> 依頼 1: 次にあるNGC3626についての文章を、一字も変えずに全部もう一度書いてください。

> 提供された文章:
┄┄┄┄┄┄┄┄┄┄
しし座の系外銀河 NGC3626 カルドウェル天体の40番でもあります。
しし座のお尻の辺りに位置する何の変哲もないSBb型の棒渦巻き型の銀河です。 レンズ状銀河に見えます。
地球からの距離は約7,000万光年、実視等級は11.0等。 強いて上げるならNGC 3632は同一天体だそうです。
昨日の記事のしし座銀河群のⅠグループに対して、しし座Ⅱクラウドに所属しています。
しし座Ⅱクラウド(Leo Ⅱ Cloud)は、しし座Ⅱ広域銀河群とも呼ばれ、 地球から6,500~9,500万光年の位置に分布する銀河群の集団で、北からりゅう座・おおぐま座・こじし座・しし座・ろくぶんぎ座の5星座に渡る広い領域を占めます。
しし座銀河団と混同されやすいそうですが、しし座銀河団はもっと遠方の1億光年以上先の銀河の大集団を指すそうです。
とかくこの銀河については資料が少なく、検索してもよく分からなかったのですが、この本に行き当たりました。
Deep-Sky Companions: The Caldwell Objects googleブックスでCaldwell 40の章が読めたのでかい摘んでみます。(私のつたない英語翻訳なので、合っている保証はありません)
この著者も「しし座には沢山の大きな銀河があるにもかかわらず、この光度11等の小口径の望遠鏡で見えるか見えないかのNGC3626をカルドウェル氏は何故リスト入りさせているのかと皆さん思うだろう。しかも、しし座唯一のカルドウェル天体である-」と前置きした上で、このNGC3626を「興味深い対象」としています。
┄┄┄┄┄┄┄┄┄┄
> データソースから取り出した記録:
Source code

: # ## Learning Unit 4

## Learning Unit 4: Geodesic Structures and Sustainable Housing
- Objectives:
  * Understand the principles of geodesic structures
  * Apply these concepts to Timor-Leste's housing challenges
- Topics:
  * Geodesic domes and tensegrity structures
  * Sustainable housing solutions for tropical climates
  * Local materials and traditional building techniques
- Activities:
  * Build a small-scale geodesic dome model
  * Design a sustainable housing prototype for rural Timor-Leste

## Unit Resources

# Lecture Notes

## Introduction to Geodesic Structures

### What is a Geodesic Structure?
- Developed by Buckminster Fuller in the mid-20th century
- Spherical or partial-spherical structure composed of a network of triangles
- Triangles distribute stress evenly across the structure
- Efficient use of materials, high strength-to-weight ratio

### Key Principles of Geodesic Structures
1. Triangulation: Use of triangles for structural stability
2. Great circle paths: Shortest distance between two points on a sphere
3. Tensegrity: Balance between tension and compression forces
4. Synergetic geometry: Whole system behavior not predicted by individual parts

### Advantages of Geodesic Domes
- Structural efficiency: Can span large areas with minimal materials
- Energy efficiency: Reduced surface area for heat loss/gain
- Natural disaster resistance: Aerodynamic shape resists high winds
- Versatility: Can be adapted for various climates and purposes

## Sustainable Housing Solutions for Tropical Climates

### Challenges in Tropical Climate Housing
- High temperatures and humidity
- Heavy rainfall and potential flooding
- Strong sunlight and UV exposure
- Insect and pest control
┄┄┄┄┄┄┄┄┄┄
> 依頼 2: リストの最初の行から「## Introduction to Geodesic Structures」がある行までを、両端の行もふくめて、「Learning Unit 4」を「Learning Unit 7」に入れ替えて書き直してください。ほかの部分はそのままにし、その範囲の行だけを出してください。

> 回答欄 1:
しし座の系外銀河 NGC3626 カルドウェル天体の40番でもあります。
しし座のお尻の辺りに位置する何の変哲もないSBb型の棒渦巻き型の銀河です。 レンズ状銀河に見えます。
地球からの距離は約7,000万光年、実視等級は11.0等。 強いて上げるならNGC 3632は同一天体だそうです。
昨日の記事のしし座銀河群のⅠグループに対して、しし座Ⅱクラウドに所属しています。
しし座Ⅱクラウド(Leo Ⅱ Cloud)は、しし座Ⅱ広域銀河群とも呼ばれ、 地球から6,500~9,500万光年の位置に分布する銀河群の集団で、北からりゅう座・おおぐま座・こじし座・しし座・ろくぶんぎ座の5星座に渡る広い領域を占めます。
しし座銀河団と混同されやすいそうですが、しし座銀河団はもっと遠方の1億光年以上先の銀河の大集団を指すそうです。
とかくこの銀河については資料が少なく、検索してもよく分からなかったのですが、この本に行き当たりました。
Deep-Sky Companions: The Caldwell Objects googleブックスでCaldwell 40の章が読めたのでかい摘んでみます。(私のつたない英語翻訳なので、合っている保証はありません)
この著者も「しし座には沢山の大きな銀河があるにもかかわらず、この光度11等の小口径の望遠鏡で見えるか見えないかのNGC3626をカルドウェル氏は何故リスト入りさせているのかと皆さん思うだろう。しかも、しし座唯一のカルドウェル天体である-」と前置きした上で、このNGC3626を「興味深い対象」としています。

> 回答欄 2:
Source code

: # ## Learning Unit 7

## Learning Unit 7: Geodesic Structures and Sustainable Housing
- Objectives:
  * Understand the principles of geodesic structures
  * Apply these concepts to Timor-Leste's housing challenges
- Topics:
  * Geodesic domes and tensegrity structures
  * Sustainable housing solutions for tropical climates
  * Local materials and traditional building techniques
- Activities:
  * Build a small-scale geodesic dome model
  * Design a sustainable housing prototype for rural Timor-Leste

## Unit Resources

# Lecture Notes

## Introduction to Geodesic Structures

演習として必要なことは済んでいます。